For Ziprick, sports have been her passion and distraction from her trauma. She loved playing basketball and played fast ball for 30 years in Lake Country before finally retiring.

“The ball was coming a little too fast for me,” she said.

Having spoken about her residential school experience through presentations in public schools, she finds no question is too hard to answer from the students.

“I’m grateful for my resilience and that has been a big part of my life and I want to teach students how hard it was for us,” she said.

While she said the wound left from her residential school experience isn’t going to change, it’s her responsibility to accept it and move on.

“It really hurts me. I live with this on a daily basis and sometimes I will break down, but this whole thing with healing, I talk to other people. I am hurting but I can’t keep going to people and I can’t keep crying about it. I have to work on it, I have to accept it. I have to heal at some point in my life.
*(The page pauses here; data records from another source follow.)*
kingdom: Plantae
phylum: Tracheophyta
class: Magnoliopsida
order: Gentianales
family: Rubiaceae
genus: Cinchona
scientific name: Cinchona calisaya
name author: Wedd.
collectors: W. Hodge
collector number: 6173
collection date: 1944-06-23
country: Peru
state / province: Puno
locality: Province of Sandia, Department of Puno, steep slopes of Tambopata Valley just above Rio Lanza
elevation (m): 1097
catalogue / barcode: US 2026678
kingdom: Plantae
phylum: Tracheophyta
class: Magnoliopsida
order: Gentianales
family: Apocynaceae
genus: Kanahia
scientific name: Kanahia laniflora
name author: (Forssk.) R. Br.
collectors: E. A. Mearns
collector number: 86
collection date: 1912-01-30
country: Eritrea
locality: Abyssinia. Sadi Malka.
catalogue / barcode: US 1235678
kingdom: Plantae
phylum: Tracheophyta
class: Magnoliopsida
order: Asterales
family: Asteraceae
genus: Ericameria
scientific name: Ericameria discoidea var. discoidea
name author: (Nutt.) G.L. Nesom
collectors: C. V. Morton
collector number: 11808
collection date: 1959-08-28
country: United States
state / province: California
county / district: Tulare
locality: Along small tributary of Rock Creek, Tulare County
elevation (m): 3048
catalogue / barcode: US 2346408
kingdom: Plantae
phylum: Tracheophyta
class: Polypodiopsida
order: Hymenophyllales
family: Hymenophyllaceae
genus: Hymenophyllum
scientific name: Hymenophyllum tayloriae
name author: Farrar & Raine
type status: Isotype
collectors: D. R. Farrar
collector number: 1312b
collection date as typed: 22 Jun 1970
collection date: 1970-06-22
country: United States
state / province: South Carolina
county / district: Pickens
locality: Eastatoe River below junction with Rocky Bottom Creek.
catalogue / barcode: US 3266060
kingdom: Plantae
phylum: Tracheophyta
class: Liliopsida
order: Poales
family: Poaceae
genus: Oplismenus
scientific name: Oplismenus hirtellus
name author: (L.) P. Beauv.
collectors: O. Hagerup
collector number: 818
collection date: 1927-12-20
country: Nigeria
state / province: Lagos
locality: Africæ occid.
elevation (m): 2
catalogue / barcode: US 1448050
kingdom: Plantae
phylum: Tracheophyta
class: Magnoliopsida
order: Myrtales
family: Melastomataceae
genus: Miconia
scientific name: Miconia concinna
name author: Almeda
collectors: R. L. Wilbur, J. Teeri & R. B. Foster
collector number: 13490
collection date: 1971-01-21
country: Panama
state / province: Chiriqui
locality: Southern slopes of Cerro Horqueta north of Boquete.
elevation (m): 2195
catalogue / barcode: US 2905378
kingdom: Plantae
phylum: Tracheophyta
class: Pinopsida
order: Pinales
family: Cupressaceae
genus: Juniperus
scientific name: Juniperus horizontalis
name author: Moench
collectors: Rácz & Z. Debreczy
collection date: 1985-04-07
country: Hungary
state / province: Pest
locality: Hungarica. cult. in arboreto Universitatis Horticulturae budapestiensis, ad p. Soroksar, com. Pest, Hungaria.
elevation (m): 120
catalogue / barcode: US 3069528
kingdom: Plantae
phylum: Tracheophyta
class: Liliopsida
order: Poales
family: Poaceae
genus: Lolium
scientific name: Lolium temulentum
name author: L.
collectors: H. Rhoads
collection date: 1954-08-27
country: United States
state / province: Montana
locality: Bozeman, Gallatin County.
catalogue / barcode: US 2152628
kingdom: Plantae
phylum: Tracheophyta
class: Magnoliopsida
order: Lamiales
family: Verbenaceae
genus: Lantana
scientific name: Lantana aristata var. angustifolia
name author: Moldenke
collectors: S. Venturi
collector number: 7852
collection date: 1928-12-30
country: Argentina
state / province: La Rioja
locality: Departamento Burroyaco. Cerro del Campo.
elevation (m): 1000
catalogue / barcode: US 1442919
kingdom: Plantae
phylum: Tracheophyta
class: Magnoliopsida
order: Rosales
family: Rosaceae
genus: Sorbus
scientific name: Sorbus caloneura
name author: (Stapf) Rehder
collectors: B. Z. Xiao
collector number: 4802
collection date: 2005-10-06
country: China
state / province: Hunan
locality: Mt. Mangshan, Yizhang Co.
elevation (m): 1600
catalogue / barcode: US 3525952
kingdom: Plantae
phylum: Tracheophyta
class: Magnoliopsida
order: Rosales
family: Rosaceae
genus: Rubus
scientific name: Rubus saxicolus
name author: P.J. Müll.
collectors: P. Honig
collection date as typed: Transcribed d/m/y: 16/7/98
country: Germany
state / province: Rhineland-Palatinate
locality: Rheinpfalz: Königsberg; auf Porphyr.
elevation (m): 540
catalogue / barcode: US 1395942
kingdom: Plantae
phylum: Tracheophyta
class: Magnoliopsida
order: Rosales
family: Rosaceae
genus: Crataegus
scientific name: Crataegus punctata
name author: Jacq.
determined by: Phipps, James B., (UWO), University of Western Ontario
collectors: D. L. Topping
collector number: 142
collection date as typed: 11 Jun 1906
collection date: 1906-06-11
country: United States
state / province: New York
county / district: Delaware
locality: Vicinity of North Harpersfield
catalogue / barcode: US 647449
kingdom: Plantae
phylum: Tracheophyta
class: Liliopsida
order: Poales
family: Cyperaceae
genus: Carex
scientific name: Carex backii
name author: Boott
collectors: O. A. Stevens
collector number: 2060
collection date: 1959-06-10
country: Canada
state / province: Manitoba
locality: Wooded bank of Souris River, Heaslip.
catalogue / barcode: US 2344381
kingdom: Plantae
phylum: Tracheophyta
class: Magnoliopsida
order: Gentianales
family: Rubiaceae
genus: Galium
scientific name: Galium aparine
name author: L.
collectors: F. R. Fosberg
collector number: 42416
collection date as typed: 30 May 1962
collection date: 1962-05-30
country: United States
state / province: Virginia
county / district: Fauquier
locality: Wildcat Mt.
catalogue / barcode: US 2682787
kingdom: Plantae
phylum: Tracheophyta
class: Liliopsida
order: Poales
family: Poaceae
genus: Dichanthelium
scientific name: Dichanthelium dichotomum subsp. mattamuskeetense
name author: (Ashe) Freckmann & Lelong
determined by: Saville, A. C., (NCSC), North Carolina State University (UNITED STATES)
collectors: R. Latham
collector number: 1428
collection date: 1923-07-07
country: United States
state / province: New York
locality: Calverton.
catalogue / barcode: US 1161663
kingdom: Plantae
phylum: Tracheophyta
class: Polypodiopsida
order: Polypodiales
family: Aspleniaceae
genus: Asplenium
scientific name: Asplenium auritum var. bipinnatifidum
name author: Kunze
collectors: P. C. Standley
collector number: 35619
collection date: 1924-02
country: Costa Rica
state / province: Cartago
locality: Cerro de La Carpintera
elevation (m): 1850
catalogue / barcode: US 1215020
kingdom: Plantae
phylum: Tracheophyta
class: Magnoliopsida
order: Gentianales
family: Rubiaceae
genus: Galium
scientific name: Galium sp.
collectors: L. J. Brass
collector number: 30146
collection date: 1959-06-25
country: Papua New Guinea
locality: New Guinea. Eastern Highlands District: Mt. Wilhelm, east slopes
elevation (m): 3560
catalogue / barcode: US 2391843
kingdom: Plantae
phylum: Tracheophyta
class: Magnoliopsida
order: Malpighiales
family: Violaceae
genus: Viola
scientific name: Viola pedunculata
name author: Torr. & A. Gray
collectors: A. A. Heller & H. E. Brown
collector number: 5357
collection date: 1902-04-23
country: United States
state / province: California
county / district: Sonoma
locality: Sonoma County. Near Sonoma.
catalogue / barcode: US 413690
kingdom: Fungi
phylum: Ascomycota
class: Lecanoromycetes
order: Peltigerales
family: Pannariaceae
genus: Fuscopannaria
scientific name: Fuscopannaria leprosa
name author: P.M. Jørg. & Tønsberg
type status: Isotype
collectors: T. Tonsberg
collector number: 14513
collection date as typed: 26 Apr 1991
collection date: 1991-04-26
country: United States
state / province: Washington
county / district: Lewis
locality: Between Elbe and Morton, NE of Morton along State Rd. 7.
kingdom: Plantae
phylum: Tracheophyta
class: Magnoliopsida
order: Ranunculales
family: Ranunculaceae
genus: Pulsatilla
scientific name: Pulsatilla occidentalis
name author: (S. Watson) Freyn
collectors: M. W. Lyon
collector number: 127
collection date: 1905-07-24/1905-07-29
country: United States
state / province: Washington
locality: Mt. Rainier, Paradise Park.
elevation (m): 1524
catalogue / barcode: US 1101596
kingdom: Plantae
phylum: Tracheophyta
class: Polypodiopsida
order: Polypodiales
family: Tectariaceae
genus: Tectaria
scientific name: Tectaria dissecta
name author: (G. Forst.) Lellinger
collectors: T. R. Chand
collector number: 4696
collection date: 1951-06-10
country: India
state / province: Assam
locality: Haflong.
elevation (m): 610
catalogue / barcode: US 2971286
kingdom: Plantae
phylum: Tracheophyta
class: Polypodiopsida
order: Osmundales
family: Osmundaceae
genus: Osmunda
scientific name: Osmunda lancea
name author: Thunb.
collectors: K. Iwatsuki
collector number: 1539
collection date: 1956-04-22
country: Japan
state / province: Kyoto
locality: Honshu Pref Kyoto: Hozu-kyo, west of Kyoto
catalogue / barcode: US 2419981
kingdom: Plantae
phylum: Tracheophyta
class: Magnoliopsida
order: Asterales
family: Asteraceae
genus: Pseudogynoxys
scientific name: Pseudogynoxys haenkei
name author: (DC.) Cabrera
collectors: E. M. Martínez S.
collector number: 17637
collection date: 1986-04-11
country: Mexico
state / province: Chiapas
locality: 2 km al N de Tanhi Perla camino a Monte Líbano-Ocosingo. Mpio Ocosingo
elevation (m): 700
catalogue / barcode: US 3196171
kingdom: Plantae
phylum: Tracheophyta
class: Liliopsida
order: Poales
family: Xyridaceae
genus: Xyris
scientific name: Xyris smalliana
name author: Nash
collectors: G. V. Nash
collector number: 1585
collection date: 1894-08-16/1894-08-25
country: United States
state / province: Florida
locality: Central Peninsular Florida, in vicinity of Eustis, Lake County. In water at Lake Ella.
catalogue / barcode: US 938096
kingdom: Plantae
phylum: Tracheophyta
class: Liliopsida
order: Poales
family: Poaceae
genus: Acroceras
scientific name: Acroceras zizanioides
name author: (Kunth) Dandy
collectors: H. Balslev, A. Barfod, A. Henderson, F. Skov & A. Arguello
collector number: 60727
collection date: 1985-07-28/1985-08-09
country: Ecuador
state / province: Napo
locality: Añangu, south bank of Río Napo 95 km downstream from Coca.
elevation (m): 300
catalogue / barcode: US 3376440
“The wound is always open, but I have to be the one to deal with it, live with it, eat with it, sleep with it. It’s part of me. I have to be the one to let go of the anger,” she said.

No apology from a federal government has meant anything to her, but she sees hope in the younger generation with a new curriculum that teaches Indigenous history and culture.

“We have been so stereotyped… and when you’re put on a reserve that has nothing… there are lots (of challenges that happen) with that,” she said.

“I have to help. I have to try and help people,” she said, adding that living libraries have been helpful for students to learn and understand the experiences of the past. “The students are the ones we need to tell because they are our ears. They’re the ones who are going to teach people about our history.”

While she can discuss her experiences openly, the older generation carries trauma.

“We have to remember how this trauma affects people,” she said. It was only five years ago that she learned her mother went to a residential school. Her grandfather also went.

“I think the biggest takeaway from this conversation was being able to experience in a different way how lives were changed by the residential schools... it deserves to be known,” said Dominique Miller, a Grade 7 student at Canyon Falls Middle School.

“Students have to see reserves as how they affected us,” Ziprick said. Only when people ask for help can they deal trauma, but that’s also a challenge, she said.

People sometimes ask if Ziprick is angry with her family when she went to the Kamloops residential school and she replies, “it’s not their fault.”